= SELECTED EXTRACT =
== Segment start ==
Before Parliament rose before the lockdown, I told the Government that the Soapworks company in my constituency was quite happy to provide soap, which we know is hugely important in this pandemic, but Soapworks has not been contacted by the Government. Can the Chancellor of the Duchy of Lancaster please ensure that urgent contact is established with this company in my constituency that wants to play a part in this national effort?

What contingency plans does my right hon. Friend have in place to ensure that our prisons, such as the Mount in my own patch, remain functional, given the increase in staff absences?

My hon. Friend makes a very important point. The Lord Chancellor has ensured that we have a system in prisons where we effectively segment and isolate those who may have the virus. It is also the case that we have ensured that additional capacity has been sourced. There has also been a very targeted early release programme in order to ensure that we manage the estate appropriately.

Community testing and contact tracing will be crucial to keep infection as low as possible in the months ahead. We need an effective system with local understanding of capacity. I am therefore very concerned that the Government’s plans for contact tracing seem to rely on a phone-based system with 18,000 staff who will all be recruited nationally. I learned last week that local authority staff in Ealing and elsewhere have not yet been asked to play a part. So will the Minister confirm today whether they will be asked to play a part in contact tracing, and if so, what role and by when?

Contact tracing is vitally important. It should be done both through the new NHS app that is being developed and through those who are working at Public Health England, and others. But I will consider with the Health Secretary what additional steps may be required.

Across our country we are seeing some incredible displays of community spirit and selflessness. So will my right hon. Friend join me in praising the incredible work of Bishop Auckland’s first unsung hero, Kim Clark, in cooking and delivering over 6,000 meals to the elderly and vulnerable from her very own kitchen?

That is a fantastic example of community spirit, and just what I would expect from the people of County Durham and Bishop Auckland in particular.

My constituents have of late been spending more of their time than usual on gardening, with nowhere to dispose of significant waste because of the closure of household waste recycling centres. Will my right hon. Friend consider reopening such centres fairly soon, because they would appear to offer a low risk of infection but considerable amenity to our constituents?

My hon. Friend makes a very important point that I will take into account as we consider how we relax restrictions.

It has been reported that the Scientific Advisory Group for Emergencies—SAGE—includes not one molecular virologist, not one intensive care expert, not one nursing lead or immunologist, and only one member from an ethnic minority. So will the Government publish the criteria and selection process used to identify and appoint members of the SAGE group dealing with covid-19?

I am grateful to the hon. Lady for mentioning that. I read precisely that statement in The Guardian earlier today, and it is useful for the House to be reminded of it. The Scientific Advisory Group for Emergencies is composed of some of the finest minds in our scientific community, and the criterion for membership is a commitment to doing everything possible to save others’ lives. It seems to me that it does not matter what colour someone’s skin is if they are committed to saving the lives of others.

Does my right hon. Friend agree that it is absolutely imperative to maintain the support of the public and that the best way to do that is, when deciding the next steps, to implement them on a UK-wide basis?

Absolutely. The more that the four parts of the United Kingdom can co-ordinate the response, the easier it will be for all our citizens to follow the guidance, which is in all our interests.

More than two hours having elapsed since the commencement of hybrid scrutiny proceedings, the Speaker brought them to a conclusion (Order, 21 April).
== Segment end ==
= INFORMATION SHOWN =
== Segment start ==
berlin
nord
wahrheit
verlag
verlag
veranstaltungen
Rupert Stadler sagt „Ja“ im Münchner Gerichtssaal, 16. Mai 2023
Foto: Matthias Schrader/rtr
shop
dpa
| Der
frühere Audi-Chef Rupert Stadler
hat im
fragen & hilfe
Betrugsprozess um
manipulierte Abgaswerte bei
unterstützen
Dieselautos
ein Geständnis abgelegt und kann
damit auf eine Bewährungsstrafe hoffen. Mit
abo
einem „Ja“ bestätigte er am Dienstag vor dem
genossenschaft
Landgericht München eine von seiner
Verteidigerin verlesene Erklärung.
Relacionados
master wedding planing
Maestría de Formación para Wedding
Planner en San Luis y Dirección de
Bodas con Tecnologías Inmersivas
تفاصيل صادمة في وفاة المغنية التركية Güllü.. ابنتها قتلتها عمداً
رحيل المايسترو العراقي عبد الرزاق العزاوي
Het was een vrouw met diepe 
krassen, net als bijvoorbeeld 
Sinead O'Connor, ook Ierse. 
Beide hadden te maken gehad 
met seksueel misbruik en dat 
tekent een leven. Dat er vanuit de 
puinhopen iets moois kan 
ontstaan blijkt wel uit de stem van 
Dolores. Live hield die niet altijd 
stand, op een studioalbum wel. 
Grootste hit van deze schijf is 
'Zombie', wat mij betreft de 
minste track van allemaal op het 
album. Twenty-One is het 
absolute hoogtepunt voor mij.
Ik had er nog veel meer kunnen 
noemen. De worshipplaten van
== Segment end ==
= WHAT IS EXPECTED =
Reproduce the stretch of the parliamentary exchange on the pandemic from "Does my right hon. Friend agree" through "all our interests.", word for word. You can set the items aside; nothing here depends on them.

= EXERCISE OUTPUT =
Does my right hon. Friend agree that it is absolutely imperative to maintain the support of the public and that the best way to do that is, when deciding the next steps, to implement them on a UK-wide basis?

Absolutely. The more that the four parts of the United Kingdom can co-ordinate the response, the easier it will be for all our citizens to follow the guidance, which is in all our interests.